Your assignment:
The answer must give back every line of the data exactly, with no pictures.

Data supplied:

#####

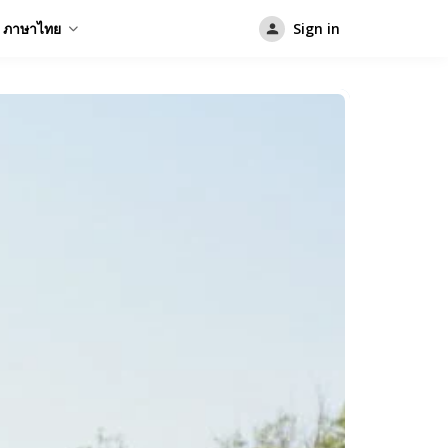
ภาษาไทย
Sign in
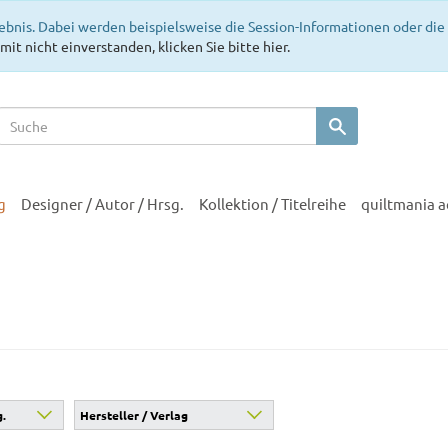
ebnis. Dabei werden beispielsweise die Session-Informationen oder di
mit nicht einverstanden, klicken Sie bitte hier.
g
Designer / Autor / Hrsg.
Kollektion / Titelreihe
quiltmania 
g.
Hersteller / Verlag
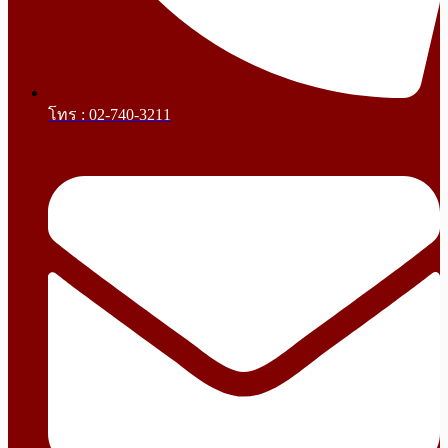
โทร : 02-740-3211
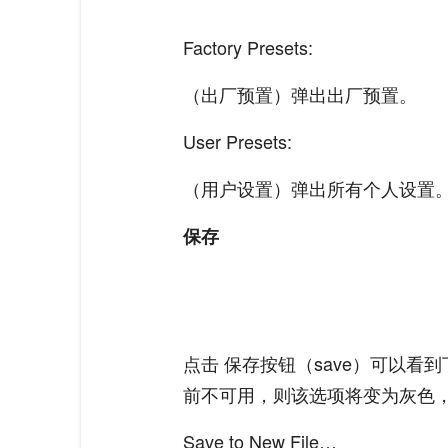
Factory Presets:
（出厂预置）弹出出厂预置。
User Presets:
（用户设置）弹出所有个人设置
保存
点击 保存按钮（save）可以
前不可用，则该选项将变为灰色
Save to New File…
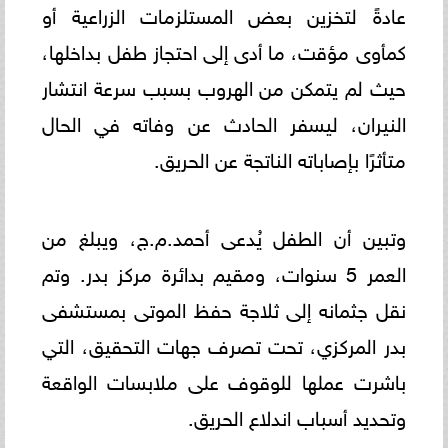
عادةً لتخزين بعض المستلزمات الزراعية أو
كمأوى مؤقت، ما أدى إلى احتجاز طفل بداخلها،
حيث لم يتمكن من الهروب بسبب سرعة انتشار
النيران، ليسفر الحادث عن وفاته في الحال
متأثرًا بإصاباته الناتجة عن الحريق.
وتبين أن الطفل يُدعى أحمد.م.ج، ويبلغ من
العمر 5 سنوات، ومقيم بدائرة مركز بدر. وتم
نقل جثمانه إلى ثلاجة حفظ الموتى بمستشفى
بدر المركزي، تحت تصرف جهات التحقيق، التي
باشرت عملها للوقوف على ملابسات الواقعة
وتحديد أسباب اندلاع الحريق.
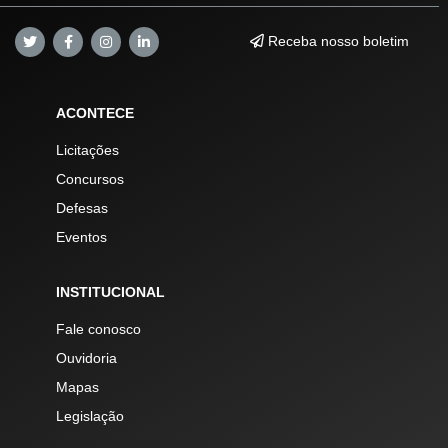
Receba nosso boletim
ACONTECE
Licitações
Concursos
Defesas
Eventos
INSTITUCIONAL
Fale conosco
Ouvidoria
Mapas
Legislação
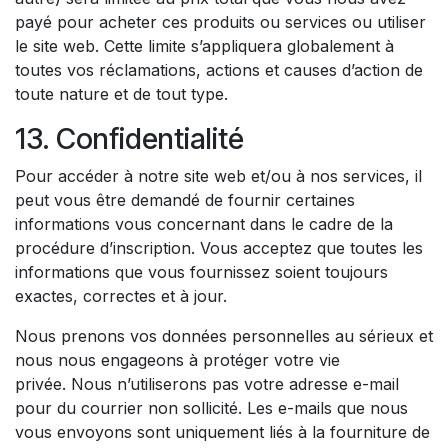
payé pour acheter ces produits ou services ou utiliser
le site web. Cette limite s’appliquera globalement à
toutes vos réclamations, actions et causes d’action de
toute nature et de tout type.
13. Confidentialité
Pour accéder à notre site web et/ou à nos services, il
peut vous être demandé de fournir certaines
informations vous concernant dans le cadre de la
procédure d’inscription. Vous acceptez que toutes les
informations que vous fournissez soient toujours
exactes, correctes et à jour.
Nous prenons vos données personnelles au sérieux et
nous nous engageons à protéger votre vie
privée. Nous n’utiliserons pas votre adresse e-mail
pour du courrier non sollicité. Les e-mails que nous
vous envoyons sont uniquement liés à la fourniture de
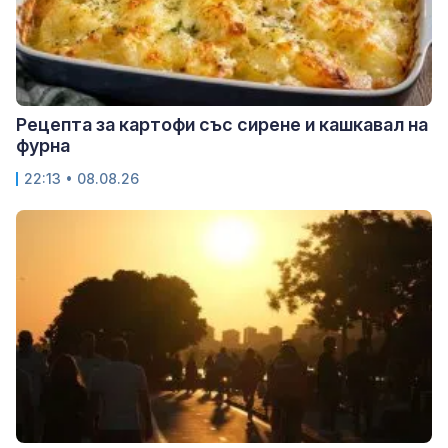
Рецепта за картофи със сирене и кашкавал на
фурна
22:13 • 08.08.26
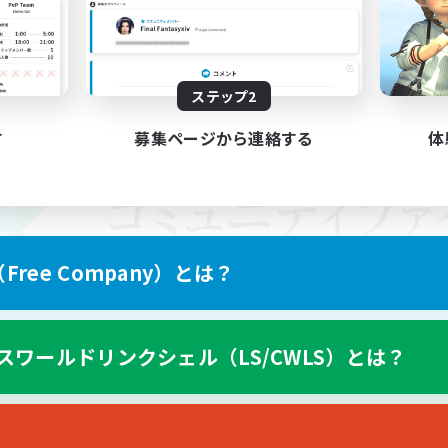
ステップ2
す
募集ページから連絡する
体
ree Company）とは？
スワールドリンクシェル（LS/CWLS）とは？
スマートフォン版へ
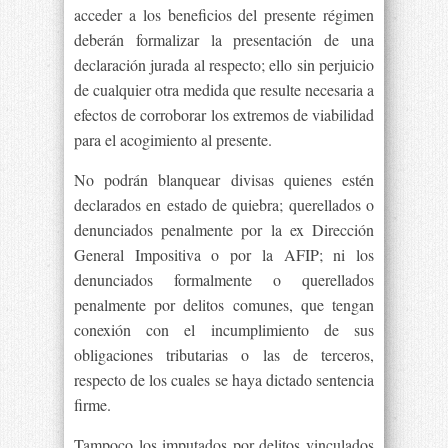
acceder a los beneficios del presente régimen
deberán formalizar la presentación de una
declaración jurada al respecto; ello sin perjuicio
de cualquier otra medida que resulte necesaria a
efectos de corroborar los extremos de viabilidad
para el acogimiento al presente.
No podrán blanquear divisas quienes estén
declarados en estado de quiebra; querellados o
denunciados penalmente por la ex Dirección
General Impositiva o por la AFIP; ni los
denunciados formalmente o querellados
penalmente por delitos comunes, que tengan
conexión con el incumplimiento de sus
obligaciones tributarias o las de terceros,
respecto de los cuales se haya dictado sentencia
firme.
Tampoco los imputados por delitos vinculados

#####

Solution below:
ภาษาไทย
Sign in
ebnis. Dabei werden beispielsweise die Session-Informationen oder di
mit nicht einverstanden, klicken Sie bitte hier.
g
Designer / Autor / Hrsg.
Kollektion / Titelreihe
quiltmania 
g.
Hersteller / Verlag
โทร : 02-740-3211
Factory Presets:
（出厂预置）弹出出厂预置。
User Presets:
（用户设置）弹出所有个人设置
保存
点击 保存按钮（save）可以
前不可用，则该选项将变为灰色
Save to New File…
عادةً لتخزين بعض المستلزمات الزراعية أو
كمأوى مؤقت، ما أدى إلى احتجاز طفل بداخلها،
حيث لم يتمكن من الهروب بسبب سرعة انتشار
النيران، ليسفر الحادث عن وفاته في الحال
متأثرًا بإصاباته الناتجة عن الحريق.
وتبين أن الطفل يُدعى أحمد.م.ج، ويبلغ من
العمر 5 سنوات، ومقيم بدائرة مركز بدر. وتم
نقل جثمانه إلى ثلاجة حفظ الموتى بمستشفى
بدر المركزي، تحت تصرف جهات التحقيق، التي
باشرت عملها للوقوف على ملابسات الواقعة
وتحديد أسباب اندلاع الحريق.
Receba nosso boletim
ACONTECE
Licitações
Concursos
Defesas
Eventos
INSTITUCIONAL
Fale conosco
Ouvidoria
Mapas
Legislação
payé pour acheter ces produits ou services ou utiliser
le site web. Cette limite s’appliquera globalement à
toutes vos réclamations, actions et causes d’action de
toute nature et de tout type.
13. Confidentialité
Pour accéder à notre site web et/ou à nos services, il
peut vous être demandé de fournir certaines
informations vous concernant dans le cadre de la
procédure d’inscription. Vous acceptez que toutes les
informations que vous fournissez soient toujours
exactes, correctes et à jour.
Nous prenons vos données personnelles au sérieux et
nous nous engageons à protéger votre vie
privée. Nous n’utiliserons pas votre adresse e-mail
pour du courrier non sollicité. Les e-mails que nous
vous envoyons sont uniquement liés à la fourniture de
Рецепта за картофи със сирене и кашкавал на
фурна
22:13 • 08.08.26
ステップ2
す
募集ページから連絡する
体
ree Company）とは？
スワールドリンクシェル（LS/CWLS）とは？
スマートフォン版へ
acceder a los beneficios del presente régimen
deberán formalizar la presentación de una
declaración jurada al respecto; ello sin perjuicio
de cualquier otra medida que resulte necesaria a
efectos de corroborar los extremos de viabilidad
para el acogimiento al presente.
No podrán blanquear divisas quienes estén
declarados en estado de quiebra; querellados o
denunciados penalmente por la ex Dirección
General Impositiva o por la AFIP; ni los
denunciados formalmente o querellados
penalmente por delitos comunes, que tengan
conexión con el incumplimiento de sus
obligaciones tributarias o las de terceros,
respecto de los cuales se haya dictado sentencia
firme.
Tampoco los imputados por delitos vinculados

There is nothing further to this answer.